GIVEN RECORDS:

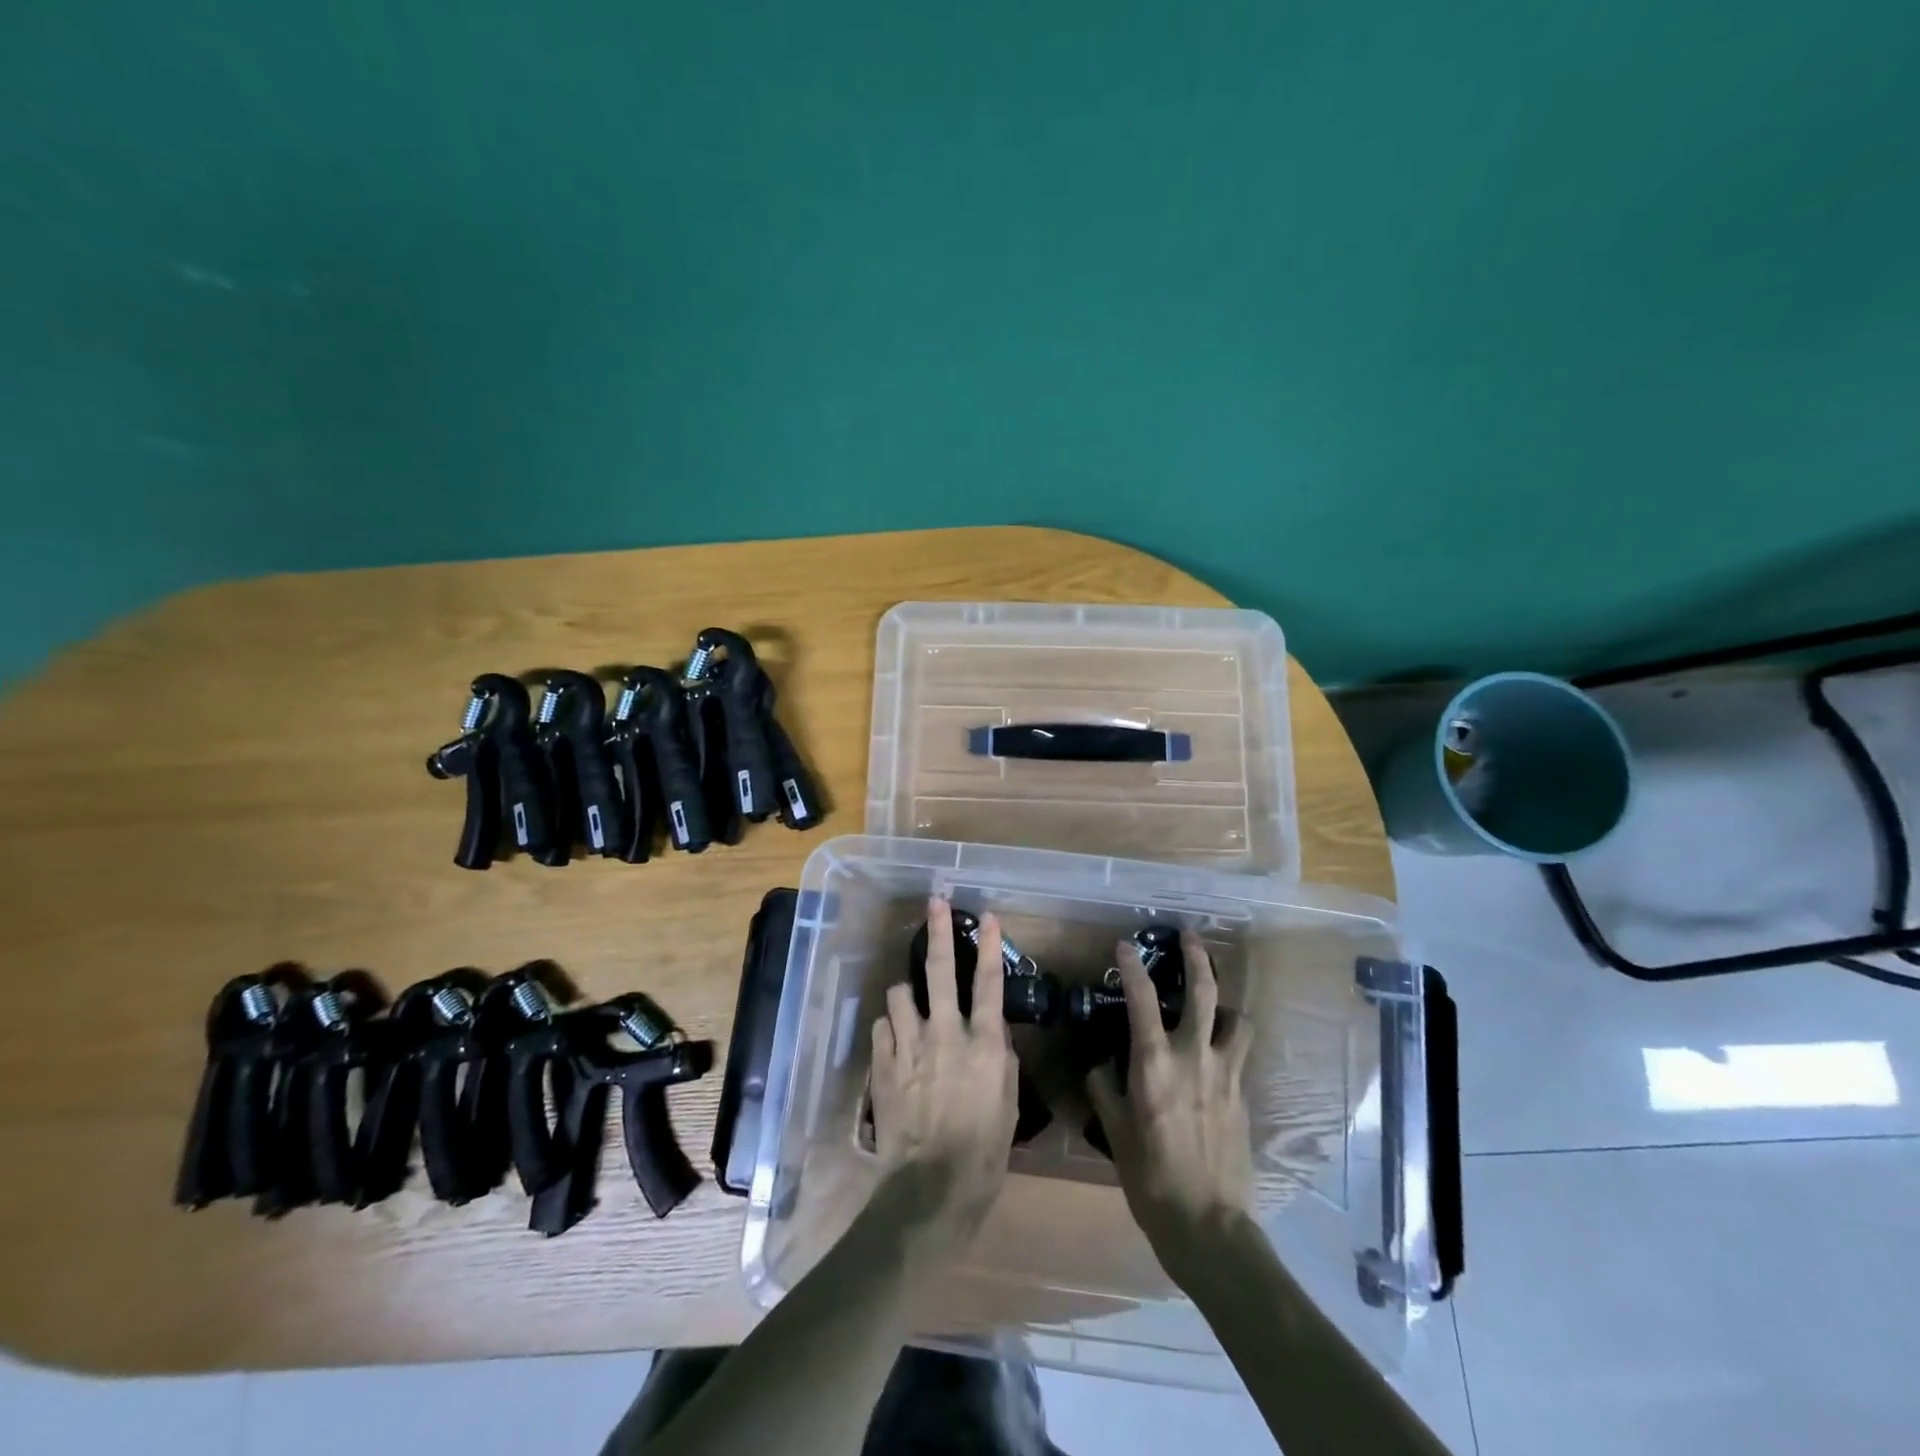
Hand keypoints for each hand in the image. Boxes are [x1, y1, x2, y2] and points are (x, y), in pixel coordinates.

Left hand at [869, 897, 1018, 1244]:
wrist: (931, 1187)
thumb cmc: (984, 1151)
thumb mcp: (1008, 1103)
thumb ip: (1000, 1057)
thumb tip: (992, 1027)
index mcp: (982, 1043)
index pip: (988, 983)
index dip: (989, 946)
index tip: (989, 916)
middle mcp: (945, 1033)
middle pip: (940, 971)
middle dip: (938, 931)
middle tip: (936, 902)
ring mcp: (909, 1046)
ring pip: (900, 993)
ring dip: (907, 994)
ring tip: (911, 1004)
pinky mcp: (882, 1064)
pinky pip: (882, 1027)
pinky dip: (890, 1028)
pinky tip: (896, 1042)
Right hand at [1086, 931, 1255, 1281]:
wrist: (1209, 1225)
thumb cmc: (1151, 1178)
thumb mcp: (1115, 1132)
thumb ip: (1105, 1089)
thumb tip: (1102, 1064)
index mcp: (1155, 1064)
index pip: (1141, 999)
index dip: (1132, 967)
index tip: (1124, 945)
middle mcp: (1194, 1057)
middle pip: (1205, 992)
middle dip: (1197, 957)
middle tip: (1190, 936)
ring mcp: (1226, 1074)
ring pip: (1236, 1019)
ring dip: (1225, 1004)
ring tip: (1215, 1005)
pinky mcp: (1244, 1095)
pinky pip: (1240, 1053)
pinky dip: (1230, 1041)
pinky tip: (1218, 1054)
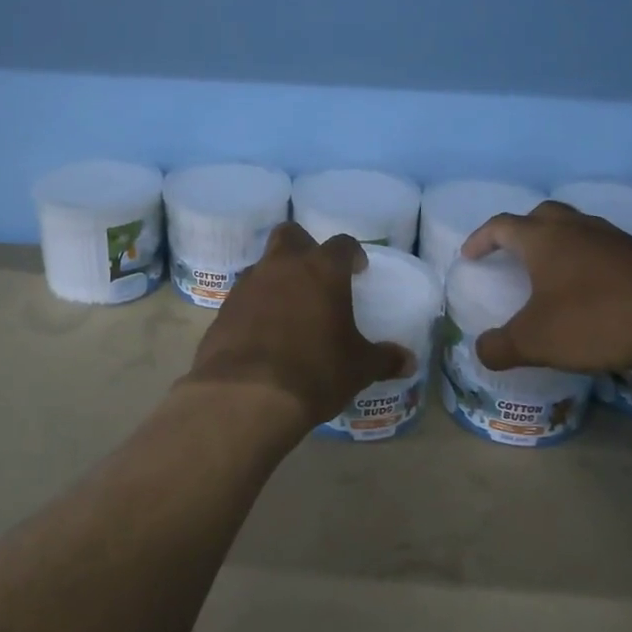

WHAT YOU HAVE TO DO: Every entry above needs to be duplicated exactly, without its images.

RESULT OF THIS EXERCISE:
Hand keypoints for each hand in the image. Boxes are [x1, y1, x2, y2] and points are (x, y), in pixel coordinates.

Left hand at [869, 897, 1018, 1244]:
wrist: (931, 1187)
thumb cmc: (984, 1151)
thumb mcp: (1008, 1103)
thumb ip: (1000, 1057)
thumb tip: (992, 1027)
index mcp: (982, 1043)
index pip: (988, 983)
index dip: (989, 946)
index tip: (989, 916)
middle mcp: (945, 1033)
middle pip: (940, 971)
middle dip: (938, 931)
middle tip: (936, 902)
ring mcp: (909, 1046)
ring pip: (900, 993)
ring dip: (907, 994)
ring tip: (911, 1004)
pinky mcp: (882, 1064)
pinky pip: (882, 1027)
pinky dip: (890, 1028)
pinky tip: (896, 1042)
Right hand at [1086, 931, 1255, 1281]:
wrist: (1209, 1225)
thumb cmc: (1151, 1178)
thumb mcp: (1115, 1132)
thumb ip: (1105, 1089)
thumb tip: (1102, 1064)
index mcp: (1155, 1064)
index pip: (1141, 999)
index dip: (1132, 967)
index tip: (1124, 945)
middle mcp: (1194, 1057)
middle pip: (1205, 992)
middle dip: (1197, 957)
middle tip: (1190, 936)
ring mcp: (1226, 1074)
ring pip: (1236, 1019)
ring dip: (1225, 1004)
ring tip: (1215, 1005)
pinky mcp: (1244, 1095)
pinky pip: (1240, 1053)
pinky dip: (1230, 1041)
pinky tip: (1218, 1054)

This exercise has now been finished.